Lee Kun-hee est inconnu en France, si ce n'est depuis quelques temps pour ses frasques. Ce coréen est l'un des symboles des chaebols, ces énormes conglomérats coréens. Mais au milieu des années 90, les instances de Corée du Sud décident de mettre fin à ces structures et l'un des plus puissants groupes coréens doit se restructurer : Samsung.



Né le 9 janvier 1942, Lee Kun-hee (Lee est son nom de famille) n'est autre que le troisième fils du fondateur du groupe Samsung, Lee Byung-chul. Samsung est créé en mars 1938 et signifie "les 3 étoiles". Celui que l'on surnomme Chairman Lee, a obtenu un diplôme d'économie de l'université de Waseda à Tokyo puis un MBA à l'université Georges Washington aux Etats-Unis.

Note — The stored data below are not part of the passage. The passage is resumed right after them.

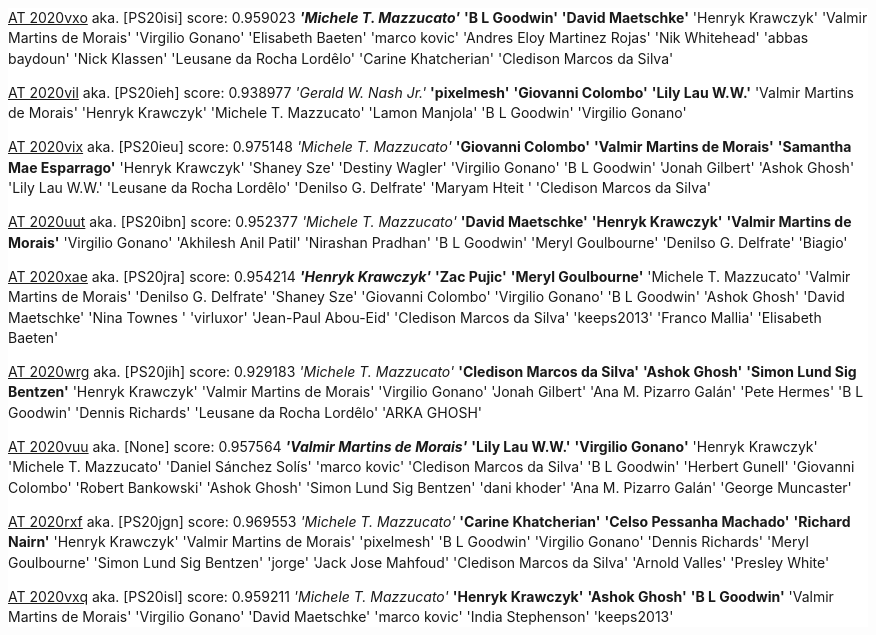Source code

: [AT 2020vxo](https://www.wis-tns.org/object/2020vxo) aka. [PS20isi]
score: 0.959023
***'Michele T. Mazzucato'*** **'B L Goodwin'** **'David Maetschke'** 'Henryk Krawczyk' 'Valmir Martins de Morais' 'Virgilio Gonano' 'Elisabeth Baeten' 'marco kovic' 'Andres Eloy Martinez Rojas' 'Nik Whitehead' 'abbas baydoun' 'Nick Klassen' 'Leusane da Rocha Lordêlo' 'Carine Khatcherian' 'Cledison Marcos da Silva' 

[AT 2020vil](https://www.wis-tns.org/object/2020vil) aka. [PS20ieh]
score: 0.938977
*'Gerald W. Nash Jr.'* **'pixelmesh'** **'Giovanni Colombo'** **'Lily Lau W.W.'** 'Valmir Martins de Morais' 'Henryk Krawczyk' 'Michele T. Mazzucato' 'Lamon Manjola' 'B L Goodwin' 'Virgilio Gonano' 

[AT 2020vix](https://www.wis-tns.org/object/2020vix) aka. [PS20ieu]
score: 0.975148
*'Michele T. Mazzucato'* **'Giovanni Colombo'** **'Valmir Martins de Morais'** **'Samantha Mae Esparrago'** 'Henryk Krawczyk' 'Shaney Sze' 'Destiny Wagler' 'Virgilio Gonano' 'B L Goodwin' 'Jonah Gilbert' 'Ashok Ghosh' 'Lily Lau W.W.' 'Leusane da Rocha Lordêlo' 'Denilso G. Delfrate' 'Maryam Hteit ' 'Cledison Marcos da Silva' 

[AT 2020uut](https://www.wis-tns.org/object/2020uut) aka. [PS20ibn]
score: 0.952377
*'Michele T. Mazzucato'* **'David Maetschke'** **'Henryk Krawczyk'** **'Valmir Martins de Morais'** 'Virgilio Gonano' 'Akhilesh Anil Patil' 'Nirashan Pradhan' 'B L Goodwin' 'Meryl Goulbourne' 'Denilso G. Delfrate' 'Biagio' 

[AT 2020xae](https://www.wis-tns.org/object/2020xae) aka. [PS20jra]
score: 0.954214
***'Henryk Krawczyk'*** **'Zac Pujic'** **'Meryl Goulbourne'** 'Michele T. Mazzucato' 'Valmir Martins de Morais' 'Denilso G. Delfrate' 'Shaney Sze' 'Giovanni Colombo' 'Virgilio Gonano' 'B L Goodwin' 'Ashok Ghosh' 'David Maetschke' 'Nina Townes ' 'virluxor' 'Jean-Paul Abou-Eid' 'Cledison Marcos da Silva' 'keeps2013' 'Franco Mallia' 'Elisabeth Baeten' 

[AT 2020wrg](https://www.wis-tns.org/object/2020wrg) aka. [PS20jih]
score: 0.929183
*'Michele T. Mazzucato'* **'Cledison Marcos da Silva'** **'Ashok Ghosh'** **'Simon Lund Sig Bentzen'** 'Henryk Krawczyk' 'Valmir Martins de Morais' 'Virgilio Gonano' 'Jonah Gilbert' 'Ana M. Pizarro Galán' 'Pete Hermes' 'B L Goodwin' 'Dennis Richards' 'Leusane da Rocha Lordêlo' 'ARKA GHOSH' 

[AT 2020vuu](https://www.wis-tns.org/object/2020vuu) aka. [None]
score: 0.957564
***'Valmir Martins de Morais'*** **'Lily Lau W.W.'** **'Virgilio Gonano'** 'Henryk Krawczyk' 'Michele T. Mazzucato' 'Daniel Sánchez Solís' 'marco kovic' 'Cledison Marcos da Silva' 'B L Goodwin' 'Herbert Gunell' 'Giovanni Colombo' 'Robert Bankowski' 'Ashok Ghosh' 'Simon Lund Sig Bentzen' 'dani khoder' 'Ana M. Pizarro Galán' 'George Muncaster' 

[AT 2020rxf](https://www.wis-tns.org/object/2020rxf) aka. [PS20jgn]
score: 0.969553
*'Michele T. Mazzucato'* **'Carine Khatcherian'** **'Celso Pessanha Machado'** **'Richard Nairn'** 'Henryk Krawczyk' 'Valmir Martins de Morais' 'pixelmesh' 'B L Goodwin' 'Virgilio Gonano' 'Dennis Richards' 'Meryl Goulbourne' 'Simon Lund Sig Bentzen' 'jorge' 'Jack Jose Mahfoud' 'Cledison Marcos da Silva' 'Arnold Valles' 'Presley White' 

[AT 2020vxq](https://www.wis-tns.org/object/2020vxq) aka. [PS20isl]
score: 0.959211
*'Michele T. Mazzucato'* **'Henryk Krawczyk'** **'Ashok Ghosh'** **'B L Goodwin'** 'Valmir Martins de Morais' 'Virgilio Gonano' 'David Maetschke' 'marco kovic' 'India Stephenson' 'keeps2013'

Le 22 avril 2008, alors qu'il est président du conseil d'administration de Samsung Electronics -il dirige de fait le groupe depuis 1987-, Lee Kun-hee annonce sa démission. Plusieurs mois d'enquêtes aboutissent à une inculpation d'abus de confiance et d'évasion fiscale. En effet, Lee Kun-hee semble avoir mis en place un système visant à conserver le contrôle de la société par la famille en multipliant les participations croisées. En effet, depuis plus de dix ans, le groupe doit se démantèler suite aux lois anti-chaebols en Corée. Ces chaebols ont été reconnus comme cause de plusieurs maux structurels économiques en Corée.

Son influence en Corée et en Asie est forte. Il dirigeait en effet un groupe de plus de 250.000 salariés, et est membre du Comité International Olympique depuis 1996.

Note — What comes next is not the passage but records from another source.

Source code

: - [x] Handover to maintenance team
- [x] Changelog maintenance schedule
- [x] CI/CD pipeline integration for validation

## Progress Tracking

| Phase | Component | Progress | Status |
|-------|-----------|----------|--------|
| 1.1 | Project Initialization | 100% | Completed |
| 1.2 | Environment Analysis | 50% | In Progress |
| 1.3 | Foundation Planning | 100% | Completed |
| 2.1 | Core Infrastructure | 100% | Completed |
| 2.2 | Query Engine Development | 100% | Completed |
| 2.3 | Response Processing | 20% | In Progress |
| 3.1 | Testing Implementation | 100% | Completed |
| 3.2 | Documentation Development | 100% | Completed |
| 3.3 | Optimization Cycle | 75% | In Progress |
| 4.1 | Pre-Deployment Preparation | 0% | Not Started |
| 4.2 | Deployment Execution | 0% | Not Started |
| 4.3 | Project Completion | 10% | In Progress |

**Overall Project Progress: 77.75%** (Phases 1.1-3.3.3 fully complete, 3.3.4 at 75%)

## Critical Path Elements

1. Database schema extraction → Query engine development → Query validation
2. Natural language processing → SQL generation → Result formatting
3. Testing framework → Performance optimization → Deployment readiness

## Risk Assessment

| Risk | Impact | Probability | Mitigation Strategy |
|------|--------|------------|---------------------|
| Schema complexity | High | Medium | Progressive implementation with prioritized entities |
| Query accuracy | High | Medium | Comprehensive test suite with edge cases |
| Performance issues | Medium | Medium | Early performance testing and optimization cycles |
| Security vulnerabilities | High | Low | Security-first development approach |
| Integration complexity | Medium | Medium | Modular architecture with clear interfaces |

Mais en décembre 2009, son influence redevient indispensable à la Corée du Sud. Cette dernière souhaite obtenir les Jeux Olympiques d'Hiver de 2018, et le poids d'un comme comme Lee Kun-hee est indispensable. En mars 2011, il reprend les rênes de Samsung.

Ce trilingue (coréen, japonais, anglais) est marié à Hong Ra-hee a eu 1 fils et 3 filles (dont l'une est décédée). Sa femme est l'une des femmes les plus riches de Corée. Lee Kun-hee a quant à lui une fortune estimée de plusieurs milliards de dollars.